Collected data:
◆ ◆ ◆ ◆

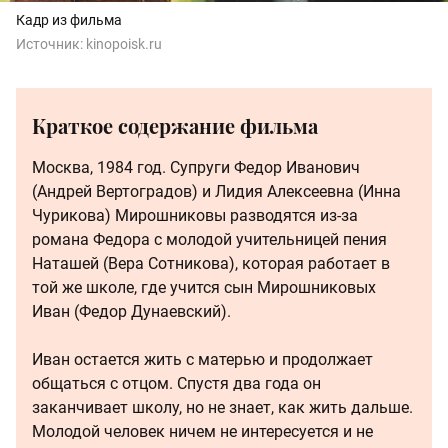
Кадр из фильма
Источник:
kinopoisk.ru
Краткое содержание фильма
Москва, 1984 год. Супруги Федор Иванович
(Андрей Вертоградов) и Лидия Алексеевна (Инна
Чурикова) Мирошниковы разводятся из-за
романа Федора с молодой учительницей пения
Наташей (Вера Сотникова), которая работает в
той же школе, где учится сын Мирошниковых
Иван (Федор Дунаевский).
Иван остается жить с матерью и продолжает
общаться с отцом. Спустя два года он
заканчивает школу, но не знает, как жить дальше.
Молодой человек ничем не интересуется и не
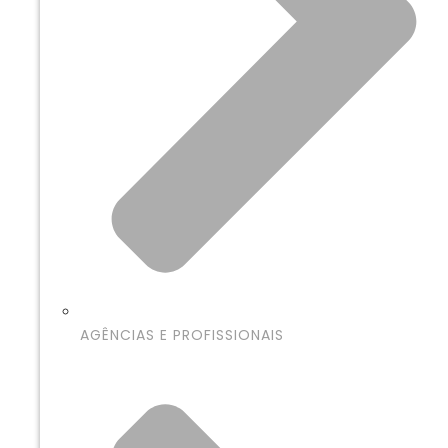
AGÊNCIAS E PROFISSIONAIS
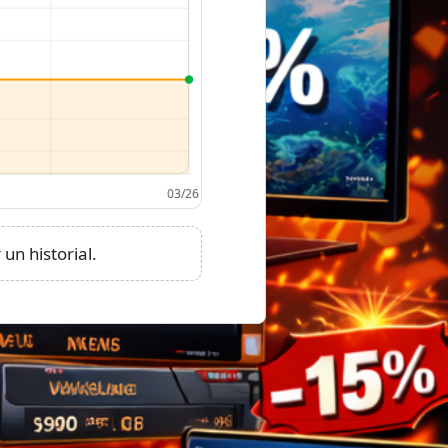
un historial.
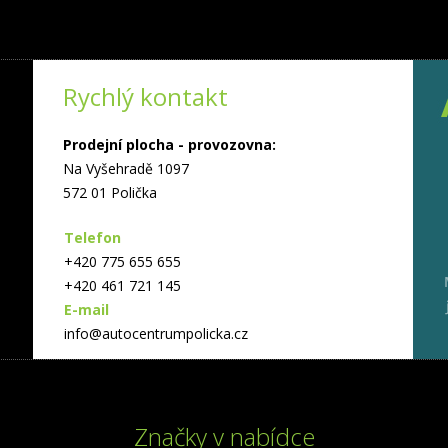
Rychlý kontakt
Prodejní plocha - provozovna:
Na Vyšehradě 1097
572 01 Polička
Telefon
+420 775 655 655
+420 461 721 145
E-mail
info@autocentrumpolicka.cz
Značky v nabídce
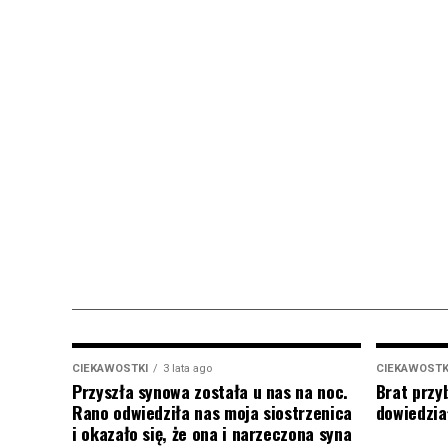
CIEKAWOSTKI
3 lata ago
CIEKAWOSTK
Przyszła synowa została u nas na noc.
Brat przy
Rano odwiedziła nas moja siostrzenica
dowiedział
i okazało się, że ona i narzeczona syna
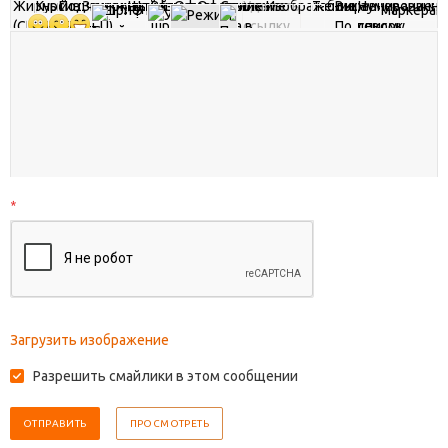
*
Загрузить изображение
Разрешить смайлики в этом сообщении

◆ ◆ ◆ ◆

▶ PROBLEM TO WORK ON
How many lines of the listing above contain the word "жить", with case counting? Reply with the number alone.

▶ ANSWER
2